**DATA SUPPLIED:**
=== Section Start ===

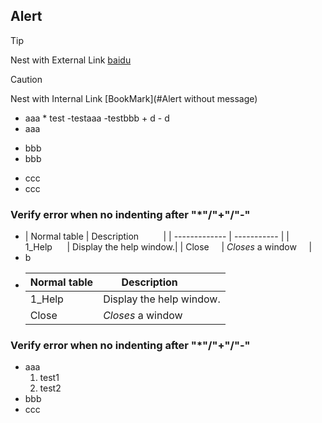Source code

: ## Alert

>[!TIP] 
> Nest with External Link  [baidu](http://www.baidu.com/)

> [!CAUTION] 
> Nest with Internal Link [BookMark](#Alert without message)  

* aaa
      * test
          -testaaa
          -testbbb
      + d
      - d
* aaa

+ bbb
+ bbb

- ccc
- ccc


### Verify error when no indenting after "*"/"+"/"-" 
*    | Normal table | Description          |
  | ------------- | ----------- |
  | 1_Help      | Display the help window.|
  | Close     | _Closes_ a window     |
*    b
* | Normal table | Description          |
  | ------------- | ----------- |
  | 1_Help      | Display the help window.|
  | Close     | _Closes_ a window     |

### Verify error when no indenting after "*"/"+"/"-" 
* aaa
	1. test1
	2. test2			
* bbb
* ccc
  
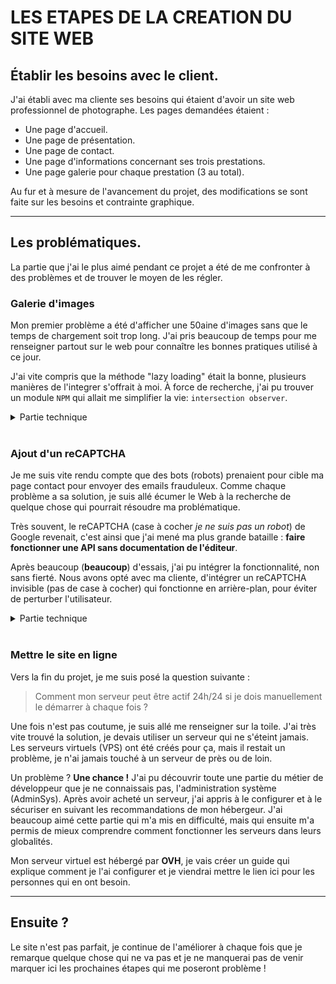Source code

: # LES ETAPES DE LA CREATION DU SITE WEB

## Établir les besoins avec le client.

J'ai établi avec ma cliente ses besoins qui étaient d'avoir un site web professionnel de photographe. Les pages demandées étaient :
- Une page d'accueil.
- Une page de présentation.
- Une page de contact.
- Une page d'informations concernant ses trois prestations.
- Une page galerie pour chaque prestation (3 au total).

Au fur et à mesure de l'avancement du projet, des modifications se sont faite sur les besoins et contrainte graphique.

---

## Les problématiques.

La partie que j'ai le plus aimé pendant ce projet a été de me confronter à des problèmes et de trouver le moyen de les régler.

### Galerie d'images

Mon premier problème a été d'afficher une 50aine d'images sans que le temps de chargement soit trop long. J'ai pris beaucoup de temps pour me renseigner partout sur le web pour connaître les bonnes pratiques utilisé à ce jour.

J'ai vite compris que la méthode "lazy loading" était la bonne, plusieurs manières de l'integrer s'offrait à moi. À force de recherche, j'ai pu trouver un module `NPM` qui allait me simplifier la vie: `intersection observer`.

<details>
<summary>Partie technique</summary>
Le but est de ne pas charger les images directement quand l'utilisateur arrive sur la page. Ce qui est hors du champ de vision de l'utilisateur n'a pas besoin d'être chargé tant qu'il ne le voit pas. C'est ce que fait <code>intersection observer</code>, il charge les images une fois que l'utilisateur <strong>doit</strong> les voir.
<br>
<br>
Tout se passe en javascript, à la place de l'attribut <code>src</code> de la balise <code>img</code>, il faut la remplacer par <code>data-src</code> ce qui va créer un dataset avec la variable <code>src</code> à l'intérieur. Il suffit de récupérer cette variable dans le back et ajouter l'attribut <code>src</code> avec le chemin de l'attribut <code>data-src</code> lorsque l'image apparaît dans le champ de vision de l'utilisateur.
</details>
<br>

### Ajout d'un reCAPTCHA

Je me suis vite rendu compte que des bots (robots) prenaient pour cible ma page contact pour envoyer des emails frauduleux. Comme chaque problème a sa solution, je suis allé écumer le Web à la recherche de quelque chose qui pourrait résoudre ma problématique.

Très souvent, le reCAPTCHA (case à cocher *je ne suis pas un robot*) de Google revenait, c'est ainsi que j'ai mené ma plus grande bataille : **faire fonctionner une API sans documentation de l'éditeur**.

Après beaucoup (**beaucoup**) d'essais, j'ai pu intégrer la fonctionnalité, non sans fierté. Nous avons opté avec ma cliente, d'intégrer un reCAPTCHA invisible (pas de case à cocher) qui fonctionne en arrière-plan, pour éviter de perturber l'utilisateur.

<details>
<summary>Partie technique</summary>
Je vais faire une vidéo tutoriel pour expliquer comment j'ai procédé, et je viendrais mettre le lien dans cette rubrique.
</details>
<br>

### Mettre le site en ligne

Vers la fin du projet, je me suis posé la question suivante :
> Comment mon serveur peut être actif 24h/24 si je dois manuellement le démarrer à chaque fois ?

Une fois n'est pas coutume, je suis allé me renseigner sur la toile. J'ai très vite trouvé la solution, je devais utiliser un serveur qui ne s'éteint jamais. Les serveurs virtuels (VPS) ont été créés pour ça, mais il restait un problème, je n'ai jamais touché à un serveur de près ou de loin.

Un problème ? **Une chance !** J'ai pu découvrir toute une partie du métier de développeur que je ne connaissais pas, l'administration système (AdminSys). Après avoir acheté un serveur, j'ai appris à le configurer et à le sécuriser en suivant les recommandations de mon hébergeur. J'ai beaucoup aimé cette partie qui m'a mis en difficulté, mais qui ensuite m'a permis de mieux comprendre comment fonctionner les serveurs dans leurs globalités.

Mon serveur virtuel est hébergé par **OVH**, je vais créer un guide qui explique comment je l'ai configurer et je viendrai mettre le lien ici pour les personnes qui en ont besoin.

---

## Ensuite ?

Le site n'est pas parfait, je continue de l'améliorer à chaque fois que je remarque quelque chose qui ne va pas et je ne manquerai pas de venir marquer ici les prochaines étapes qui me poseront problème !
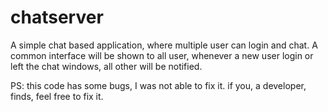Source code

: # chatserver


A simple chat based application, where multiple user can login and chat. 
A common interface will be shown to all user, whenever a new user login 
or left the chat windows, all other will be notified. 

PS: this code has some bugs, I was not able to fix it. if you, a developer, 
finds, feel free to fix it.  
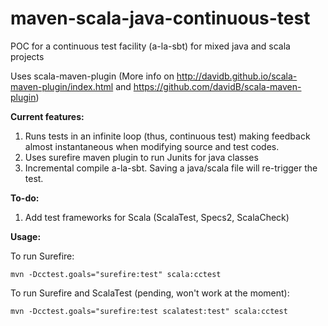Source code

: # maven-scala-java-continuous-test
POC for a continuous test facility (a-la-sbt) for mixed java and scala projects

Uses scala-maven-plugin (More info on http://davidb.github.io/scala-maven-plugin/index.html and https://github.com/davidB/scala-maven-plugin)


**Current features:**

1. Runs tests in an infinite loop (thus, continuous test) making feedback almost instantaneous when modifying source and test codes.
2. Uses surefire maven plugin to run Junits for java classes
3. Incremental compile a-la-sbt. Saving a java/scala file will re-trigger the test.

**To-do:**

1. Add test frameworks for Scala (ScalaTest, Specs2, ScalaCheck)


**Usage:**

To run Surefire:

`mvn -Dcctest.goals="surefire:test" scala:cctest`

To run Surefire and ScalaTest (pending, won't work at the moment):

`mvn -Dcctest.goals="surefire:test scalatest:test" scala:cctest`
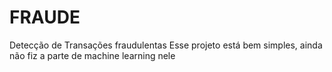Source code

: # FRAUDE
Detecção de Transações fraudulentas
Esse projeto está bem simples, ainda não fiz a parte de machine learning nele
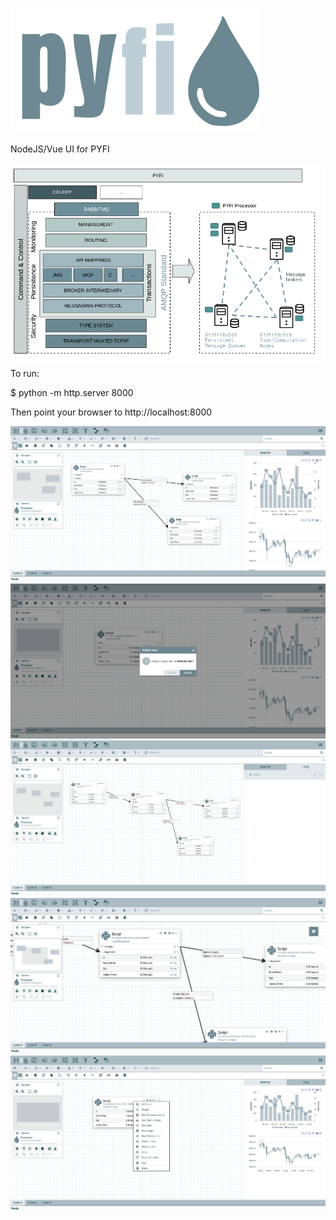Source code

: ![flow1](./screens/pyfi.svg)

NodeJS/Vue UI for PYFI

![flow1](./screens/architecture.png)
To run:

$ python -m http.server 8000

Then point your browser to http://localhost:8000


![flow1](./screens/pyfi1.png)
![flow2](./screens/pyfi2.png)
![flow3](./screens/pyfi3.png)
![flow4](./screens/pyfi4.png)
![flow6](./screens/pyfi6.png)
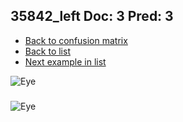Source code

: ## 35842_left Doc: 3 Pred: 3
- [Back to confusion matrix](https://github.com/juliandewit/kaggle_retinopathy/blob/master/matrix.md)
- [Back to list](https://github.com/juliandewit/kaggle_retinopathy/blob/master/lists/33/list.md)
- [Next example in list](https://github.com/juliandewit/kaggle_retinopathy/blob/master/lists/33/35/35850_left.md)

![Eye](https://retinopaty.blob.core.windows.net/size1024/35842_left_3.jpeg)

### 

![Eye]()
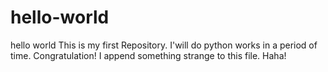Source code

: # hello-world
hello world
This is my first Repository.
I'will do python works in a period of time.
Congratulation! 
I append something strange to this file.
Haha!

=== Section End ===

**TASK DETAILS:** Show every line in the listing above that carries the word "images".

**ANSWER SPACE:**
### Galerie d'images
Mon premier problème a été d'afficher une 50aine d'images sans que le temps de chargement soit trop long. J'ai pris beaucoup de temps pour me renseigner partout sur le web pour connaître les bonnes pratiques utilisé à ce jour.
Le but est de ne pas charger les images directement quand l'utilisateur arrive sur la page. Ce qui est hors du champ de vision de l'utilisateur n'a pas besoin d'être chargé tant qu'il ne le voit pas. C'est ce que fait <code>intersection observer</code>, il charge les images une fois que l'utilisateur <strong>doit</strong> les voir.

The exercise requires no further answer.